(本文)
□ □ □ □
幅が小さいモバイル系デバイスの設定はしても、幅が大きいデバイスに対する対応というのはちゃんとしていない、という感じだ。

そこでこれに対する対応として、私は珍しい指定を入れた。

body.article article {
  /* ... */
  font-size: 3vh;
  width: 100%;
  max-width: 34em;
}

フォントサイズが画面幅によって決まる、ということである。 このため、大きい画面であればピクセル数によらず文字は大きくなる。 段組の文字数を決める上でも扱いやすい。

この考え方、今の「振れ幅の大きすぎるディスプレイサイズ」問題に対応できる気がする。

幅は原則画面いっぱいにしており、幅広ディスプレイにも対応する。 しかし、あまりにも行数が多くなるととても読みづらいため、34行までに制限している。 そのため、さすがに上下タイルとかされると真ん中に置かれてしまうのだが、大画面の最大化ではそうはならない。

ちなみに、今回行数をどうしようかと思って文庫本を色々数えてみたのだが、16から18行が多く、一部19行というものがあった。 さらに合わせたかったのだが、さすがに幅が少なく、見開き分ということで34行としている。もちろん、これはフォントによって結果が変わるが。

UI

ボックスレイアウトが縦書きすると狂うこと、本好きの感覚としては余計な表示は欲しくないことから、トグルボタンを2つ置く、という方法で対応することにした。 ちなみに、いつも通り、CSSのみの対応である。
□ □ □ □
(提供データ)
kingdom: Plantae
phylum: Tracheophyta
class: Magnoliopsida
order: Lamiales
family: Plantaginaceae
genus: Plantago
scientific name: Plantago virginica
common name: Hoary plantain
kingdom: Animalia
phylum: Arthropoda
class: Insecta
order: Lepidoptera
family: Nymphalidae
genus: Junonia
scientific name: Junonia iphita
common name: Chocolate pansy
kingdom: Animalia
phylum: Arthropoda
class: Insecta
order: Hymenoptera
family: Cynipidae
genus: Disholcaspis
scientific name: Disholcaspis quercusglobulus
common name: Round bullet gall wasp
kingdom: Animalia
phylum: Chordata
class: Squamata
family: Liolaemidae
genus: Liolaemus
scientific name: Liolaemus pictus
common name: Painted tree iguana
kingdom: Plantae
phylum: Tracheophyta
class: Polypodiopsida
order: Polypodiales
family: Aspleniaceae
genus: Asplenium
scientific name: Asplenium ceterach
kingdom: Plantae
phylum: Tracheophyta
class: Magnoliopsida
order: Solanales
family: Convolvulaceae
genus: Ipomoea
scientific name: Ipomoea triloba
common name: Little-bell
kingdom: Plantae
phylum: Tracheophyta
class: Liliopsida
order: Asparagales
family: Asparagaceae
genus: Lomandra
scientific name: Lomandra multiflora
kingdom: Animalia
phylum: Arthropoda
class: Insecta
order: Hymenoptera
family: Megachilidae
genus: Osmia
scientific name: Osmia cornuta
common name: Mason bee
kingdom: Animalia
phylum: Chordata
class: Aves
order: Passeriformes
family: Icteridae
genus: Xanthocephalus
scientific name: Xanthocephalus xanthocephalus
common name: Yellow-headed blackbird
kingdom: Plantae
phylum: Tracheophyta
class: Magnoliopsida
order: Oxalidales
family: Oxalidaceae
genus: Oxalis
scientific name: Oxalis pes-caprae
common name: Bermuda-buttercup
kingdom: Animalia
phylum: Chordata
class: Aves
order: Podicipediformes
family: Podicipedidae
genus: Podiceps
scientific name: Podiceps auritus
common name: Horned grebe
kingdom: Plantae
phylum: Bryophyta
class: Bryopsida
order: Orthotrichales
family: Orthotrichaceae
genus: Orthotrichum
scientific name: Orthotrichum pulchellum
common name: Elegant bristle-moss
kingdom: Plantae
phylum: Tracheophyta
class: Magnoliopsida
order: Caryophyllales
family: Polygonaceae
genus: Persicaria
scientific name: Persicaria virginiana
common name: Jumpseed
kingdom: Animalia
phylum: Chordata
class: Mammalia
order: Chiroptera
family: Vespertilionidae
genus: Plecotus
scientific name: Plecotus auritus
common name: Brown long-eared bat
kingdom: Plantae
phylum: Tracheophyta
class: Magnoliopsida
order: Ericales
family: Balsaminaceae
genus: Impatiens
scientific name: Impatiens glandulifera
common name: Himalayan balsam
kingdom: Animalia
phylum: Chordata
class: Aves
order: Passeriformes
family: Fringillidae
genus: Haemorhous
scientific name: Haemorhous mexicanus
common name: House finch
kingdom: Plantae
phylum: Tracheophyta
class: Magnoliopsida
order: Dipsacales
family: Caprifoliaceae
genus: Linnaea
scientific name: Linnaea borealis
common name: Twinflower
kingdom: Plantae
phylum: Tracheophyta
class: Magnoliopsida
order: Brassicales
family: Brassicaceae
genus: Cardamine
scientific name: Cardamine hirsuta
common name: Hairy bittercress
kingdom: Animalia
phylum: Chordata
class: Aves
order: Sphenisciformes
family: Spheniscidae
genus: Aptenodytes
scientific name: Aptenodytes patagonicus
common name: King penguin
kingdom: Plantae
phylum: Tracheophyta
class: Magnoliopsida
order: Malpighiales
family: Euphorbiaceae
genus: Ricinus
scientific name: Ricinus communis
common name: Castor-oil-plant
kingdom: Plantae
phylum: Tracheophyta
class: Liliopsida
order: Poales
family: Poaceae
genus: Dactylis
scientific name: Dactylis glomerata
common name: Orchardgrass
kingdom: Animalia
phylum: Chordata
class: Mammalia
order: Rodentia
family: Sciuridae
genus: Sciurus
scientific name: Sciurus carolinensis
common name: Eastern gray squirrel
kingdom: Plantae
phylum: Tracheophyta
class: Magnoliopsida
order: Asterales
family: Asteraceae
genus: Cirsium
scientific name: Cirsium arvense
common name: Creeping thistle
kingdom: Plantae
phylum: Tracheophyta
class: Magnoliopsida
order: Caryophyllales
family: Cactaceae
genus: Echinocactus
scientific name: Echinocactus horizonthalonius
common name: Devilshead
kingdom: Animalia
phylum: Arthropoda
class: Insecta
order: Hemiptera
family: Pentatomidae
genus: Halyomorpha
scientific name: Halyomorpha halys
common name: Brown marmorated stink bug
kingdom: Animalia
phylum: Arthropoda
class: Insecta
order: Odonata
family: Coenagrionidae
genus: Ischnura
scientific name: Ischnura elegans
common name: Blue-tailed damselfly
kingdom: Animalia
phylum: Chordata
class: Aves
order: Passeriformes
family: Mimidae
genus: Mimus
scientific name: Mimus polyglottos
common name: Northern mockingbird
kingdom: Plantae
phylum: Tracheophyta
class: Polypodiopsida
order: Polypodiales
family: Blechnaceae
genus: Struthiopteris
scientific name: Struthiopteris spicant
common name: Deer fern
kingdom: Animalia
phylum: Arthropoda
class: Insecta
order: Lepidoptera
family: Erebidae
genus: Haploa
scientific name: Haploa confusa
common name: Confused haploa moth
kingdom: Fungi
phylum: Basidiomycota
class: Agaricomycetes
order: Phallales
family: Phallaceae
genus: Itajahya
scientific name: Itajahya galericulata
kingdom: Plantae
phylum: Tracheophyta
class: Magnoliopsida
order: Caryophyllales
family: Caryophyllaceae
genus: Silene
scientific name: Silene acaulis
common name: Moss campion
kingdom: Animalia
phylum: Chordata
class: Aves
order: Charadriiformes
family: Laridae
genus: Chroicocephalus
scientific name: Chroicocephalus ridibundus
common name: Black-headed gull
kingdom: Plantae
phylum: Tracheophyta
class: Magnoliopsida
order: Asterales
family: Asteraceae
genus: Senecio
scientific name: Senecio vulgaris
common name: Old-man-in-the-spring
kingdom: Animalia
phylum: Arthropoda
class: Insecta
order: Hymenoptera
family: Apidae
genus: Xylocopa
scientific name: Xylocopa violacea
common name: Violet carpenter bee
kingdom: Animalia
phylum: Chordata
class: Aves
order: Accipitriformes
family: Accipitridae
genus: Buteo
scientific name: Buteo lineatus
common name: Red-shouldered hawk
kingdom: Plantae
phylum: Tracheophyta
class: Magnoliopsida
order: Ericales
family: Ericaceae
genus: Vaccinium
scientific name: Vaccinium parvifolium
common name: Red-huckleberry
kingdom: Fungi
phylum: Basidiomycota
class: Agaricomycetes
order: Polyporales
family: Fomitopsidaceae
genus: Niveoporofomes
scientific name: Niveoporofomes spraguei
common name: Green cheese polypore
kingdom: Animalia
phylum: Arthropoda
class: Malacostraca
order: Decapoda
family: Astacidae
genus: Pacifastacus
□ □ □ □
(課題一覧)
- a) 本文では、UIにどのような方法で対応することにしたと述べていますか。
- b) 本文の内容を2文でまとめてください。
解答には本文だけを使ってください。

(各課題の解答)
- a) トグルボタンを2つ置く方法で、CSSのみで対応することにした。

- b) 幅の大きいデバイスへの対応として珍しい指定を入れ、幅は原則画面いっぱいにしつつ、行数が多すぎると読みづらいため34行までに制限した。行数は文庫本を数えた結果をもとに見開き分として決め、UIについては縦書きでボックスレイアウトが狂うことなどから、トグルボタンを2つ置いてCSSのみで対応した。